The discovery and exploitation by the Phoenicians of cassiterite is the foundation of western civilization. We can relieve the supply pressure of cassiterite with better reclamation practices of tin plate, as we now do with gold.
We are all slaves to the corporate gift.
I keep saying that you take the US out of the world equation and the world could almost reverse itself to primitive levels, in every respect, from whether to wars. What a goddam pest this country is! When god created this nation, he sure as hell did screw up!
With the gazillions of obsolete computers, cell phones, and other electronics, I wonder why this stuff cannot be ethically recycled and reused for the new gizmos.
Poet
Really good question, Poet. There are some organizations that collect discarded computers, fix them as part of a job training program and then sell them at a reasonable price. One such organization is perscholas.org. I would like to see that sort of thing expanded to other devices and to re-using components.
Meanwhile I like the old saying:
Use it up,
Wear it out,
Make it do,
Or do without.
Joe
Point taken, but Ms. Guzder, you leave me swimming for options.
I wear half the letters off the keyboard before I replace a still-functional notebook. Part of my use is commercial. The rest is more important.
You document problems with a Mac. I'm using a PC, but you can appreciate how little comfort that gives me.
Let's think for a minute about alternatives.
If Apple is actually acting less morally with respect to hardware than the PC companies, one might buy a PC and run Linux, a recent Mac OS, or Open Solaris. I would suggest Ubuntu Linux as one very easy-entry option.
Unfortunately, the market is such that Microsoft generally gets one's money unless one buys the computer pre-loaded. Besides, I have to say that I suspect that research will show that HP, Gateway, Sony, Toshiba, and so forth are not less innocent than Apple.
Very well, some of us can simply not make a purchase. I'm fine for a bit. But what about those who will?

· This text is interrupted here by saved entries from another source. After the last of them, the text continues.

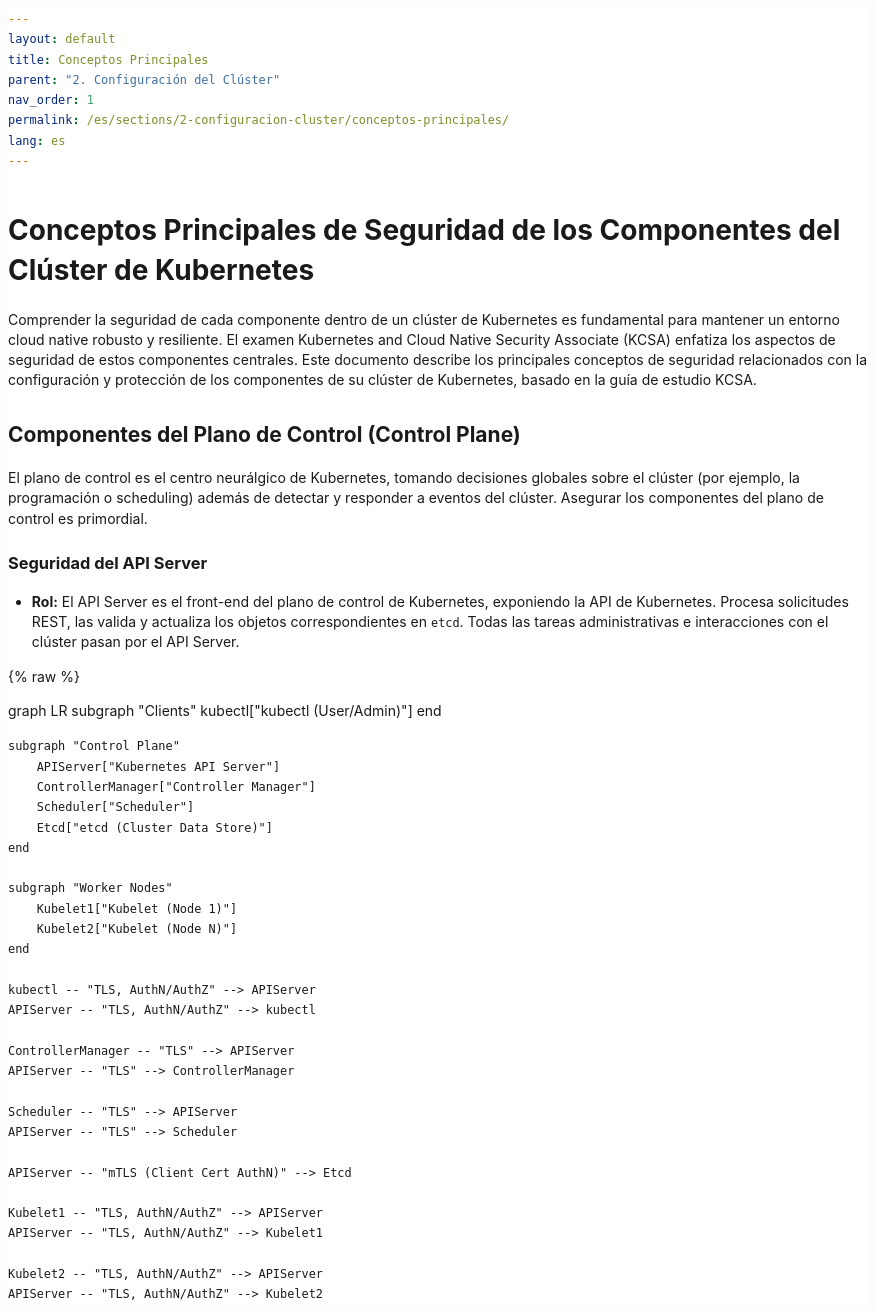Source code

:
 ```yaml
---
layout: default
title: Conceptos Principales
parent: "2. Configuración del Clúster"
nav_order: 1
permalink: /es/sections/2-configuracion-cluster/conceptos-principales/
lang: es
---
```

# Conceptos Principales de Seguridad de los Componentes del Clúster de Kubernetes

Comprender la seguridad de cada componente dentro de un clúster de Kubernetes es fundamental para mantener un entorno cloud native robusto y resiliente. El examen Kubernetes and Cloud Native Security Associate (KCSA) enfatiza los aspectos de seguridad de estos componentes centrales. Este documento describe los principales conceptos de seguridad relacionados con la configuración y protección de los componentes de su clúster de Kubernetes, basado en la guía de estudio KCSA.

## Componentes del Plano de Control (Control Plane)

El plano de control es el centro neurálgico de Kubernetes, tomando decisiones globales sobre el clúster (por ejemplo, la programación o scheduling) además de detectar y responder a eventos del clúster. Asegurar los componentes del plano de control es primordial.

### Seguridad del API Server

*   **Rol:** El API Server es el front-end del plano de control de Kubernetes, exponiendo la API de Kubernetes. Procesa solicitudes REST, las valida y actualiza los objetos correspondientes en `etcd`. Todas las tareas administrativas e interacciones con el clúster pasan por el API Server.

{% raw %}
<div class="mermaid">
graph LR
    subgraph "Clients"
        kubectl["kubectl (User/Admin)"]
    end

    subgraph "Control Plane"
        APIServer["Kubernetes API Server"]
        ControllerManager["Controller Manager"]
        Scheduler["Scheduler"]
        Etcd["etcd (Cluster Data Store)"]
    end

    subgraph "Worker Nodes"
        Kubelet1["Kubelet (Node 1)"]
        Kubelet2["Kubelet (Node N)"]
    end

    kubectl -- "TLS, AuthN/AuthZ" --> APIServer
    APIServer -- "TLS, AuthN/AuthZ" --> kubectl

    ControllerManager -- "TLS" --> APIServer
    APIServer -- "TLS" --> ControllerManager

    Scheduler -- "TLS" --> APIServer
    APIServer -- "TLS" --> Scheduler

    APIServer -- "mTLS (Client Cert AuthN)" --> Etcd

    Kubelet1 -- "TLS, AuthN/AuthZ" --> APIServer
    APIServer -- "TLS, AuthN/AuthZ" --> Kubelet1

    Kubelet2 -- "TLS, AuthN/AuthZ" --> APIServer
    APIServer -- "TLS, AuthN/AuthZ" --> Kubelet2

I recognize that supplying part of the information here does not make you responsible for the rest. Unfortunately, with so many decisions of this kind, the very time involved in research often prohibits our effectively responding to corporate exploitation.
I am thinking that a simpler system might be to always minimize purchases from any company that cannot be vetted. A few things need to be international, but not many. I want my books and my information to reflect a broad swath of the world. I want my news to have perspective. But I'm starting to think that I serve my fellows better if I purchase locally made clothing with union tags and locally grown food insofar as it's possible.
"fun at all costs-is the antithesis of what a college experience should provide students, namely a sense of social responsibility."
Having fun and socializing provides college students with a sense of social responsibility, but yeah, computers and IPods can interfere with socializing.
well written and said - point taken
let's just add for the record the fact that we dump our toxic byproducts (cathode rays, lead components etc) into the third world where the multitude of toxins are allowed to seep into local water tables continuing the whole toxic cycle
i have a laptop, pc and ipod - so i am as guilty as anyone - i will not get a cellphone for these reasons
apple is as psychotic a corporation as any - or as all. i have been posting on topics (withj a lot of resistance) where people are claiming that there are "good" corporations out there doing good things and it makes me realize how low awareness is among the public
sad situtation indeed
Novelist John leCarre's book "The Mission Song: A Novel" treats this topic well. And here I thought it was fiction and that tantalum, coltan and cassiterite were made-up mineral names. Guess I should have known better. Mr. leCarre is my favorite author and a master at his art.
I had no idea. Thanks so much for this article. And in a broader sense, it points out yet another reason capitalism is wrong.